Pétrole : rebond partiel avant la réunion de l'Opep+

Après le coup de tabac de vendredi, les cours du brut se sont un peu repris lundi. L'Opep+ se réunira jeudi pour décider de son niveau de production mais ne semble pas s'affoler face au variant Omicron.

Pétrole : rebond partiel avant la réunion de l'Opep+
Crédit photo © Reuters

(Boursier.com) — Sur les marchés pétroliers, les investisseurs se sont un peu remis lundi des excès baissiers de vendredi, liés à la crainte que le variant Omicron ne pèse sur la demande mondiale de pétrole. Le cours du baril de brut léger américain WTI a regagné lundi 2,6% à 69,95$ (contrat à terme de janvier sur le Nymex) après un plongeon de 13% vendredi. Le Brent de Mer du nord a repris 1% à 73,44$ (contrat de janvier) après -11,5% vendredi.

La semaine qui s'ouvre sera marquée par la réunion mensuelle de l'Opep+, prévue jeudi, qui doit décider si le groupe de pays producteurs va continuer d'augmenter progressivement sa production de 400.000 barils par jour en janvier.

JP Morgan n'exclut pas un baril à... 125$ en 2022

Selon les stratèges de JP Morgan, l'irruption du variant Omicron pourrait servir de prétexte pour ralentir, voire suspendre, la hausse de production... Se projetant au-delà de la crise sanitaire, la banque américaine table dans une note publiée lundi, sur la poursuite de la hausse des cours, en estimant que l'Opep+ ne dispose pas d'assez de capacités disponibles pour relever sa production et satisfaire la demande mondiale. Le cours du Brent pourrait ainsi atteindre 125$ le baril en 2022 et même 150$ en 2023, en raison d'une capacité de réserve additionnelle de l'OPEP inférieure aux prévisions des experts.

Selon "JPM", la véritable capacité disponible de l'OPEP pour 2022 serait d'environ 2 millions de barils par jour, bien en-dessous des estimations du consensus, logées à 4,8 mbj. La banque estime que l'Opep+ pourrait faire une pause de trois mois dans sa production, puis l'augmenter chaque mois de 250.000 bj au plus pendant le reste de l'année...

L'Opep+ tenté de mettre en pause ses hausses de production ?
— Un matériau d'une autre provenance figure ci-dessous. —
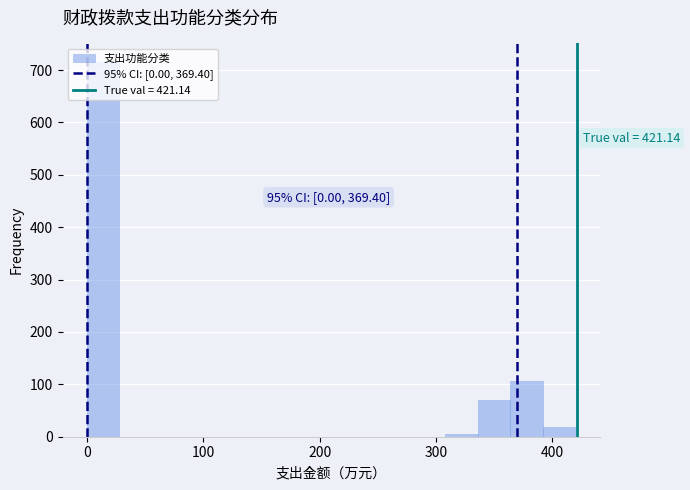

Read against the x-axis, roughly where is the centre of the tallest bar?

10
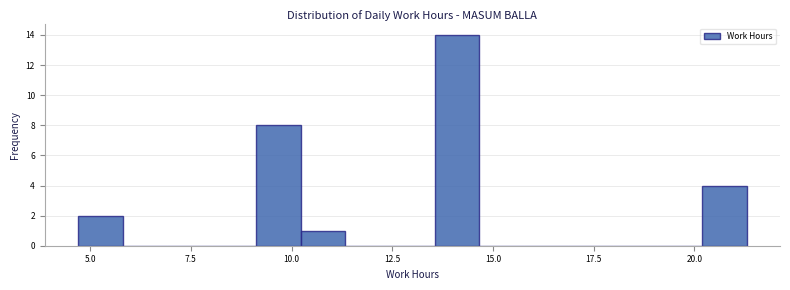

Around what value on the x-axis is the tallest bar? Give the approximate position of its centre, as read against the axis.

14.0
L'hypothèse d'une pause de l'Opep+ avait déjà été évoquée la semaine dernière, lorsque Washington avait annoncé, le 23 novembre, le déblocage de réserves stratégiques en coopération avec d'autres grands pays consommateurs, dont la Chine et l'Inde. Joe Biden entendait ainsi faire baisser les prix de l'énergie et ralentir l'inflation.

Des sources ont déclaré lundi à 'Reuters' que certains membres de l'Opep+ craignent que le variant n'aggrave les perspectives du marché pétrolier après la libération de réserves de brut par les Etats-Unis et d'autres pays consommateurs. Cependant, d'autres délégués ont déclaré qu'il était trop tôt pour évaluer l'impact d'Omicron, et une source a déclaré que la Russie n'était pas encore inquiète.

Lundi, le ministre saoudien de l'Energie, Abdulaziz bin Salman, a lui aussi déclaré qu'il n'était "pas inquiet" lorsqu'il a été interrogé par des journalistes sur l'impact possible du nouveau variant sur la demande de pétrole. Il cependant indiqué que l'Opep avait reporté de quelques jours ses réunions techniques en vue de la réunion de jeudi, afin de se donner du temps pour évaluer l'impact d'Omicron sur la demande et les prix.